◆ Estratto fornito:
····················
Per la libertà di movimento, per i diritti di cittadinanza

Ordinanza Tribunale di Genova del 19 marzo 2004

Diritto dello straniero ad accedere al pubblico impiego

Il Giudice monocratico,

provvedendo sul ricorso presentato da Daniela Violeta Neamtu in data 19.3.2004;

ha pronunciato la seguente

ORDINANZA

Con ricorso in data 19.3.2004, la cittadina rumena Daniela Violeta Neamtu, residente in Genova e munita di regolare permesso di soggiorno in Italia, faceva presente di avere presentato domanda di ammissione al Concorso per n. 29 collaboratori professionali sanitari, bandito dalla ASL n. 3 Genovese, a mezzo pubblicazione nel Bollettino Ufficiale della Regione Liguria, in data 27.3.2002, concorso aperto a tutti i cittadini italiani “salve le equiparazioni stabilite dalle leggi vigenti”. Dopo avere sostenuto le relative prove, essa aveva ricevuto dalla ASL comunicazione, in data 22.1.2004, che, “essendo stata classificata al 48° posto con punti 66/100 nella graduatoria del concorso pubblico (…), con deliberazione n. 1744 del 24.12.2003”, era stata disposta la sua assunzione a tempo indeterminato quale “Collaboratore Professionale Sanitario – Infermiere 7 Categoria D”, con riserva di acquisire il parere, “a tutt’oggi non ancora pervenuto” del Dipartimento della Funzione Pubblica – Presidenza del Consiglio dei Ministri e Ministero della Salute. Nella stessa comunicazione veniva fatto presente all’interessata che sia la “assunzione a tempo indeterminato” sia “la conseguente immissione in servizio” erano differite, “ad ogni fine ed effetto, fino all’acquisizione del succitato parere”. Successivamente, nonostante alcune richieste formali di vedere riesaminata la sua posizione, di conoscere le ragioni della sua mancata e/o differita assunzione, e comunque “di essere assunta ed immessa in servizio avendone diritto”, la ricorrente non riceveva più alcuna comunicazione ufficiale da parte dell’Azienda sanitaria.
····················
◆ Elenco dati:

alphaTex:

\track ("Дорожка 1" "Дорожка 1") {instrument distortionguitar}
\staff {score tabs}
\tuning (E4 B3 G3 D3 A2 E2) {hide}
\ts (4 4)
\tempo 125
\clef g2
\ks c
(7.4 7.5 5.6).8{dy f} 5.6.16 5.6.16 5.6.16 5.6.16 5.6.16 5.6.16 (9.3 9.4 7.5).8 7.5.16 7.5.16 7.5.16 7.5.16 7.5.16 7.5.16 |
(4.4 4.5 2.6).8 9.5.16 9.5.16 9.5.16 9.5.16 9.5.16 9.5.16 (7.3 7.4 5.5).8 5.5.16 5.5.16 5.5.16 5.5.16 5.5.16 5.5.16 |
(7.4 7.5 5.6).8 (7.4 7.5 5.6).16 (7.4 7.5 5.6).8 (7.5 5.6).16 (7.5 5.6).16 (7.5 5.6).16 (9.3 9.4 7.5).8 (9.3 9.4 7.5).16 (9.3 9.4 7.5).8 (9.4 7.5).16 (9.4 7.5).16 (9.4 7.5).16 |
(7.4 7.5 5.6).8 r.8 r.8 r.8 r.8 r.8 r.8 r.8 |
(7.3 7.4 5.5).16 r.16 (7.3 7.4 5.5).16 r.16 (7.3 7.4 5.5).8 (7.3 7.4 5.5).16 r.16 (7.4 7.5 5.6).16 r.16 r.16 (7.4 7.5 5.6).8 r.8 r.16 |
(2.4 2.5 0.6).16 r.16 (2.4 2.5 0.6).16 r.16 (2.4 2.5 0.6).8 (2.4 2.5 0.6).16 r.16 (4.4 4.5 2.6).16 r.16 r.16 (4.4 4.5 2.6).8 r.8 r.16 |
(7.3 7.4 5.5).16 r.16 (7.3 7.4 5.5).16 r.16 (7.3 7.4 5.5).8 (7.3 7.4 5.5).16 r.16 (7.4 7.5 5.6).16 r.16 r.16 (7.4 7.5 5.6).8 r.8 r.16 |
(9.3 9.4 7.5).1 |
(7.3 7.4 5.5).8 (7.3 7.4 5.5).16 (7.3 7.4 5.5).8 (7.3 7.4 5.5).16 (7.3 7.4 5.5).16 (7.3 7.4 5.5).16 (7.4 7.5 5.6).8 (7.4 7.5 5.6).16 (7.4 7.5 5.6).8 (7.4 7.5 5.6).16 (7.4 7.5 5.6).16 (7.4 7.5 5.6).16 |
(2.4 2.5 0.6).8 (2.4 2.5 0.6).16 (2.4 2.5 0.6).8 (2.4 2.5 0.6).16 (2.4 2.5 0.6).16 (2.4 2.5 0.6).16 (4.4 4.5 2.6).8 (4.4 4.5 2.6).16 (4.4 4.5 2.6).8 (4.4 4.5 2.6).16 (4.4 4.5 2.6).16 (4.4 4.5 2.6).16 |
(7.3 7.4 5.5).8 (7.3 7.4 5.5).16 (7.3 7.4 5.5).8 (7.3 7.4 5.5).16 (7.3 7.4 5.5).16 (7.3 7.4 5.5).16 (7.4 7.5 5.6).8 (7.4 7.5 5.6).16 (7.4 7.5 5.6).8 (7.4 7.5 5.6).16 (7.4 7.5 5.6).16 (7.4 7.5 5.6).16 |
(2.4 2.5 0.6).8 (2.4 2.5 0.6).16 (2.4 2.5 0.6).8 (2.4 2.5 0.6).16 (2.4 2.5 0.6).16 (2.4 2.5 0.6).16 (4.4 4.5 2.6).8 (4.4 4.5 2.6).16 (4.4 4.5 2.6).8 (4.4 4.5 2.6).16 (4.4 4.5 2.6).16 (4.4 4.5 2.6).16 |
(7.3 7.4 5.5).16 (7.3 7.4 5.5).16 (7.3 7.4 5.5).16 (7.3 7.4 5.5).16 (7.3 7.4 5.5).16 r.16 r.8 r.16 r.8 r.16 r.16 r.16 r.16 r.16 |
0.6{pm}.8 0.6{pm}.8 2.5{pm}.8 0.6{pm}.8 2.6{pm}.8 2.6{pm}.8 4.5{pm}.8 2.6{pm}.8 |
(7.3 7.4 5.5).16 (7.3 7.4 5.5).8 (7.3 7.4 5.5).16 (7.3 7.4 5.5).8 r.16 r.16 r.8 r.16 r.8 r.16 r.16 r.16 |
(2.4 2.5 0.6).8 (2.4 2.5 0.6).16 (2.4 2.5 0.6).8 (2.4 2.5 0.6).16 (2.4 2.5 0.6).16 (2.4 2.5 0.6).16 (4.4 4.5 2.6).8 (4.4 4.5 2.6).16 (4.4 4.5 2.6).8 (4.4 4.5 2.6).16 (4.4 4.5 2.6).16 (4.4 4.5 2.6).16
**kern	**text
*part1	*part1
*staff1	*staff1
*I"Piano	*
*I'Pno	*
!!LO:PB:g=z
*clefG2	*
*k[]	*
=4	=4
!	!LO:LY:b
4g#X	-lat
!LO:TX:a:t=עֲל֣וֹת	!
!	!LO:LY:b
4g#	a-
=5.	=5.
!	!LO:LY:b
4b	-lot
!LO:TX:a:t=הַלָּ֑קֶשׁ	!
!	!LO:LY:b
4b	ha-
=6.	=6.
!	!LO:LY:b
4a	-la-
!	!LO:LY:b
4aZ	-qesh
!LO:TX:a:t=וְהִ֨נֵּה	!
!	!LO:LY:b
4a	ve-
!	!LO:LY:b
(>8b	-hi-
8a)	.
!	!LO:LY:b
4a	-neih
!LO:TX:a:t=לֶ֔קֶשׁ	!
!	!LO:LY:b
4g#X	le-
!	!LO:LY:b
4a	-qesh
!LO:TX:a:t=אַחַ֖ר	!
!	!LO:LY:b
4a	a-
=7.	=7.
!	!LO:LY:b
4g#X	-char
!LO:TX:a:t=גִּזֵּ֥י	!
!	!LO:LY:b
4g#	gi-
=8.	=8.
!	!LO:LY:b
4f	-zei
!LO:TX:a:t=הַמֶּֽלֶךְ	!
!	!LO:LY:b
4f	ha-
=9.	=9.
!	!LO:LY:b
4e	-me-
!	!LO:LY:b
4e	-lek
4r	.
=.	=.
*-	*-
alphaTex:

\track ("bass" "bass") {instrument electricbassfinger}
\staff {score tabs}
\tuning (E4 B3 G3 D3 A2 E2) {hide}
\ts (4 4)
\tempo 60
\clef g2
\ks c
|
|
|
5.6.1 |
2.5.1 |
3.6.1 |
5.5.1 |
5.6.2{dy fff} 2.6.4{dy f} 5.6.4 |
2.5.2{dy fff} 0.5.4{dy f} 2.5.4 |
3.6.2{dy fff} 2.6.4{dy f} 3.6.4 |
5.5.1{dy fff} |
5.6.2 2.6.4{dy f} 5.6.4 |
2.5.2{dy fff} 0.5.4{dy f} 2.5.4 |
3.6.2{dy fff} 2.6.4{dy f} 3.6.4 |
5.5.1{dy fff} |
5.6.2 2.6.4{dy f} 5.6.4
····················
◆ Consegne:
1. Riduci in forma di elenco puntato il paragrafo dell'ordinanza che inizia con "Con ricorso in data 19.3.2004". Mantieni i fatti principali.
2. Prosegui il testo dell'ordinanza del Tribunale di Genova partendo dall'ultima frase riportata.

◆ Esiti delle consegne:
1.
- Il 19.3.2004 la cittadina rumena Daniela Violeta Neamtu ha presentato ricorso. È residente a Genova e ha un regolare permesso di soggiorno.
- Aveva fatto domanda per il concorso per 29 collaboratori professionali sanitari bandito dalla ASL n. 3 Genovese. Il bando era stato pubblicato nel Bollettino Ufficiale della Regione Liguria il 27.3.2002 ed era aperto ai cittadini italiani "salve le equiparazioni stabilite dalle leggi vigenti".
- Dopo le prove, il 22.1.2004 la ASL le ha comunicato che era risultata 48ª in graduatoria con 66/100. Con deliberazione n. 1744 del 24.12.2003 era stata disposta la sua assunzione a tempo indeterminato come "Collaboratore Professionale Sanitario – Infermiere 7 Categoria D".
- L'assunzione era subordinata al parere, non ancora pervenuto, del Dipartimento della Funzione Pubblica – Presidenza del Consiglio dei Ministri e del Ministero della Salute. Assunzione e immissione in servizio erano differite fino all'arrivo di tale parere.
- La ricorrente ha presentato richieste formali di riesame, di conoscere le ragioni del ritardo e di essere assunta. Nonostante queste richieste, non ha più ricevuto comunicazioni ufficiali dall'Azienda sanitaria.

2.
Tutto ciò premesso la ricorrente si rivolgeva a questo Tribunale per ottenere: a) la rimozione degli effetti della discriminazione, e/o l’ordine alla convenuta di cessare dal comportamento operato con il provvedimento di non ammissione al lavoro, e/o l’annullamento o la dichiarazione di inefficacia del provvedimento di esclusione e/o riserva, ed ogni altro provvedimento e/o comportamento presupposto, connesso o consequenziale; b) l’ordine alla ASL 3 di confermare senza riserve l’assunzione a tempo indeterminato della ricorrente quale Collaboratrice Professionale Sanitazria – Infermiere – Categoria D e/o comunque di ammetterla al lavoro fattivo; c) la condanna dell’Azienda ASL 3 a risarcire alla ricorrente il danno causato dall’atto di discriminazione, in misura pari alle retribuzioni perdute dalla data in cui essa doveva essere assunta, o nella quantità di retribuzione meglio vista; d) la condanna dell’Azienda ASL a risarcire alla ricorrente il danno, causato dall’atto di discriminazione de quo, ulteriore rispetto alle retribuzioni perdute, patrimoniale e non patrimoniale, ai sensi del comma 7 dell’art. 44 del D. Leg.vo n. 286/1998, da liquidarsi in via equitativa nella misura meglio vista.
Alla luce del contenuto del ricorso questo giudice, con decreto in data 22.3.2004, ordinava in via di urgenza alla ASL 3, in persona del legale rappresentante pro tempore, di procedere agli atti necessari per rendere attuale e perfetta l’assunzione di Daniela Violeta NEAMTU come “Collaboratore Professionale Sanitario – Infermiere 7 Categoria D” .
Successivamente si costituiva nel presente procedimento la ASL convenuta, eccependo in via preliminare la carenza di giurisdizione del Tribunale adito (sussistendo, a suo avviso, la competenza del giudice amministrativo, venendo contestata la regolarità della procedura concorsuale di assunzione), sostenendo la legittimità del comportamento tenuto dall’Azienda e, comunque, l’assenza di profili discriminatori nella sua condotta (non essendo mai stato abrogato l’art. 2 del T.U. delle disposizioni concernenti lo Statuto degli impiegati civili dello Stato, che prevede la riserva di accesso al pubblico impiego a favore dei soli cittadini italiani), instando quindi per la declaratoria di inammissibilità del ricorso, ed evidenziando infine l’infondatezza di ogni pretesa risarcitoria.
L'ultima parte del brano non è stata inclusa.